**What you are asked to do:**
For the records below, output each line exactly as it appears, from the first through the line with "I. Factual Background".
Start of Data for review
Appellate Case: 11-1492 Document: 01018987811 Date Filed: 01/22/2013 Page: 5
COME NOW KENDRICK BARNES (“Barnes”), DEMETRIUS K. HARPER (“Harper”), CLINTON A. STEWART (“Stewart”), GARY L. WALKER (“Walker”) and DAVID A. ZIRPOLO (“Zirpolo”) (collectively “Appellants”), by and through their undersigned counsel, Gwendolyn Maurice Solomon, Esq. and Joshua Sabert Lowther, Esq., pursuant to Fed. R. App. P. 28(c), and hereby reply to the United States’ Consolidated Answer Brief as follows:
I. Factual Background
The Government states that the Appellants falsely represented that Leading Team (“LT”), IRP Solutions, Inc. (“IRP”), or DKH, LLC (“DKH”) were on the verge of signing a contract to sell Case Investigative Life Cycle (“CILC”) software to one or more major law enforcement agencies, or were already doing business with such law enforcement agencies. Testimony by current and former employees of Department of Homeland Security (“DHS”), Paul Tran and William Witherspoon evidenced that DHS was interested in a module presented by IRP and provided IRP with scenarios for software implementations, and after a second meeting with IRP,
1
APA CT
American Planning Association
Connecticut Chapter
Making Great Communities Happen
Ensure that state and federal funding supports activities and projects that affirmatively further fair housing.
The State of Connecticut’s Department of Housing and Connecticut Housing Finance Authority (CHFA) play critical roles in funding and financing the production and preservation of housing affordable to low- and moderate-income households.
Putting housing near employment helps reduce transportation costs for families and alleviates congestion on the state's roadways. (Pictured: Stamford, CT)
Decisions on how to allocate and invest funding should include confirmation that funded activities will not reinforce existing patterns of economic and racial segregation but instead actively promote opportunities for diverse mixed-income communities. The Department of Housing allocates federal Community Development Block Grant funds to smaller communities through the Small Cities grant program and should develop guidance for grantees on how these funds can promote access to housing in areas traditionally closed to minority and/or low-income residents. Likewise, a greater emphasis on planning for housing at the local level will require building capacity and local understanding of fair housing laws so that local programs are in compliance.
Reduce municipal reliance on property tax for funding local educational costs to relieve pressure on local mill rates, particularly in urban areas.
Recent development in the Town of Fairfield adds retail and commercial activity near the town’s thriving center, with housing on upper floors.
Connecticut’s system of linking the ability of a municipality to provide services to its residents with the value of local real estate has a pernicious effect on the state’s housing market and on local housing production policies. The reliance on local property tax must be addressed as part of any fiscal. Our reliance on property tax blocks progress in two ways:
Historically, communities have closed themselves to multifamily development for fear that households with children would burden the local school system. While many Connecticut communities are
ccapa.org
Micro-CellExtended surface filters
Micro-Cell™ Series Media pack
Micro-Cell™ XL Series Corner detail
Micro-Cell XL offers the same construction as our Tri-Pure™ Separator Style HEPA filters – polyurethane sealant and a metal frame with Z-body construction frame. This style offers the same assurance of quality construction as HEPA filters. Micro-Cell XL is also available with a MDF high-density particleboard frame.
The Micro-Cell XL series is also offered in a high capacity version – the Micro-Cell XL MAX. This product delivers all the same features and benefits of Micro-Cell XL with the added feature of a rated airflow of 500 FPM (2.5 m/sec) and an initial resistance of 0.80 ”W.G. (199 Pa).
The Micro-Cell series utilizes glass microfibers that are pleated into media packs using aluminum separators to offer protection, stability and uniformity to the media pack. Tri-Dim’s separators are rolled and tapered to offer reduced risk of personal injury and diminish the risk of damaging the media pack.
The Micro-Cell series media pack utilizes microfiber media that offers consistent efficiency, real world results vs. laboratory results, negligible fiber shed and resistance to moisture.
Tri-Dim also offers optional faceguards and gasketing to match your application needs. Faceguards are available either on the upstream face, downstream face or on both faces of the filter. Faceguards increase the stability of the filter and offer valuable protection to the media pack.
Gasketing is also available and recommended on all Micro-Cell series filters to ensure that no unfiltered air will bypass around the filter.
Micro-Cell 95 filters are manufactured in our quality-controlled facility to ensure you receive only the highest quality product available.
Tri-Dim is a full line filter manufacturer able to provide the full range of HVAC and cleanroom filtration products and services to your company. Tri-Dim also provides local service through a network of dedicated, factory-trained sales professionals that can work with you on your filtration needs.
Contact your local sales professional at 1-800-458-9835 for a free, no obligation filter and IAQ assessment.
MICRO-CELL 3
End of Data for review
**Task response:**
Appellate Case: 11-1492 Document: 01018987811 Date Filed: 01/22/2013 Page: 5
COME NOW KENDRICK BARNES (“Barnes”), DEMETRIUS K. HARPER (“Harper”), CLINTON A. STEWART (“Stewart”), GARY L. WALKER (“Walker”) and DAVID A. ZIRPOLO (“Zirpolo”) (collectively “Appellants”), by and through their undersigned counsel, Gwendolyn Maurice Solomon, Esq. and Joshua Sabert Lowther, Esq., pursuant to Fed. R. App. P. 28(c), and hereby reply to the United States’ Consolidated Answer Brief as follows:
I. Factual Background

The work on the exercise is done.